Post-zygotic genomic changes in glutamate and dopamine pathway genes may explain discordance of monozygotic twins for schizophrenia.

BACKGROUND: Monozygotic twins are valuable in assessing the genetic vs environmental contribution to diseases. In the era of complete genome sequences, they allow identification of mutational mechanisms and specific genes and pathways that offer predisposition to the development of complex diseases including schizophrenia. METHODS: We sequenced the complete genomes of two pairs of monozygotic twins discordant for schizophrenia (MZD), including one representing a family tetrad. The family specific complete sequences have allowed identification of post zygotic mutations between MZD genomes. It allows identification of affected genes including relevant network and pathways that may account for the diseased state in pair specific patient. RESULTS: We found multiple twin specific sequence differences between co-twins that included small nucleotides [single nucleotide variants (SNV), small indels and block substitutions], copy number variations (CNVs) and structural variations.
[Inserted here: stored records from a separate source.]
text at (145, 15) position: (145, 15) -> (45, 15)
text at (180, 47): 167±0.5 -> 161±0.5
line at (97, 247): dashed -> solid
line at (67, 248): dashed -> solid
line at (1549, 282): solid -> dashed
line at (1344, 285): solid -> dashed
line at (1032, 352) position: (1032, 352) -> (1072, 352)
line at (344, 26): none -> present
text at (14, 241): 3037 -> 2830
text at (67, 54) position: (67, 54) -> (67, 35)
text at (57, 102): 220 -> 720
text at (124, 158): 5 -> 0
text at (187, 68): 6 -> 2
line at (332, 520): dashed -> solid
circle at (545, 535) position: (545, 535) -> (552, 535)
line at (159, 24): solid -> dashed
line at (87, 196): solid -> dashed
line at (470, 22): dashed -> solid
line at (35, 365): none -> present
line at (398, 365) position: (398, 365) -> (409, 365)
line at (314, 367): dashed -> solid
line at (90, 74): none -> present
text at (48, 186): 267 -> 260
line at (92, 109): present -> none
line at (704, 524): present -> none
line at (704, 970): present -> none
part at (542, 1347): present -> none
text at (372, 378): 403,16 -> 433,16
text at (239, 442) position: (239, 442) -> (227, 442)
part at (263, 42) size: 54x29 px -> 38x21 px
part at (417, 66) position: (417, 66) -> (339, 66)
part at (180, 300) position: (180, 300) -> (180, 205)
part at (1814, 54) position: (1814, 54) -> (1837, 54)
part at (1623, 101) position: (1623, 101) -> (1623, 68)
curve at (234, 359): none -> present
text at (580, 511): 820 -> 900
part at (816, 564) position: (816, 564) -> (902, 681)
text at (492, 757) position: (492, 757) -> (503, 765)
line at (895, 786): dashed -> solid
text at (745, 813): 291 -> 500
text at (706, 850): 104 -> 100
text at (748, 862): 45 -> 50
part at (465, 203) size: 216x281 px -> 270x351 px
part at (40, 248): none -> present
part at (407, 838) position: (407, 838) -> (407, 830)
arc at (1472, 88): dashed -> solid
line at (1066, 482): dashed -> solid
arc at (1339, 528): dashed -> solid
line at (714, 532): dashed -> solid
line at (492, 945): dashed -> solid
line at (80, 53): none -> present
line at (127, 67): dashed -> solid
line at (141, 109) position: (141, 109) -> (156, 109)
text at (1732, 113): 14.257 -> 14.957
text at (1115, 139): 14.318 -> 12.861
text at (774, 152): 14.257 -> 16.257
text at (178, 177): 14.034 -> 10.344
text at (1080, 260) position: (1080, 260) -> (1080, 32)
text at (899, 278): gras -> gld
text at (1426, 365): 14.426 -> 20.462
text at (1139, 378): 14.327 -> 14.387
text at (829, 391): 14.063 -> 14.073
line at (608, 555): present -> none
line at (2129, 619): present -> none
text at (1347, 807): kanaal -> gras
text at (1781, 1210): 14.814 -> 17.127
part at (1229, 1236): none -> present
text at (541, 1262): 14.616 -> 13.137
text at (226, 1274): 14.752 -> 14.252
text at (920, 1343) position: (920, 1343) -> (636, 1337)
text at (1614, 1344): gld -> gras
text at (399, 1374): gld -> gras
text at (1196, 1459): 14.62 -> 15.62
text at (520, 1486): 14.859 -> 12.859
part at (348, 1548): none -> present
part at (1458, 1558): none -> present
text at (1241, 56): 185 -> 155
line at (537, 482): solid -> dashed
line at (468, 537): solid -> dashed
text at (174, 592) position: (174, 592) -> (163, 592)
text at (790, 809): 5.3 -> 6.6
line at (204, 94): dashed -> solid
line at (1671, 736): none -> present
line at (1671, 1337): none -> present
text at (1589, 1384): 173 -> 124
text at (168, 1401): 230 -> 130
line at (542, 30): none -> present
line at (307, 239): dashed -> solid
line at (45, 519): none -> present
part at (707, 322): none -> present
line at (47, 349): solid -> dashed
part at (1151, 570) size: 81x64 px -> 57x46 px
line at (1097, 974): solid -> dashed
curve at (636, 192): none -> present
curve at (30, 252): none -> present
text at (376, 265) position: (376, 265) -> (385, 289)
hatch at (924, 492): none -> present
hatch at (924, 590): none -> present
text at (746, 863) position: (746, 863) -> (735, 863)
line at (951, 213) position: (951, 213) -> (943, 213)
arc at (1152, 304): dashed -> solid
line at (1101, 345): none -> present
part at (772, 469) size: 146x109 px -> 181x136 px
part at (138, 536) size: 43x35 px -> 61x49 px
The genes affected by these changes belonged to a number of canonical pathways, the most prominent ones are implicated in schizophrenia and related disorders. Although these changes were found in both twins, they were more frequent in the affected twin in both pairs. Two specific pathway defects, glutamate receptor signaling and dopamine feedback in cAMP signaling pathways, were uniquely affected in the two patients representing two unrelated families. CONCLUSIONS: We have identified genome-wide post zygotic mutations in two MZD pairs affected with schizophrenia. It has allowed us to use the threshold model and propose the most likely cause of this disease in the two patients studied. The results support the proposition that each schizophrenia patient may be unique and heterogeneous somatic de novo events may contribute to schizophrenia threshold and discordance of the disease in monozygotic twins.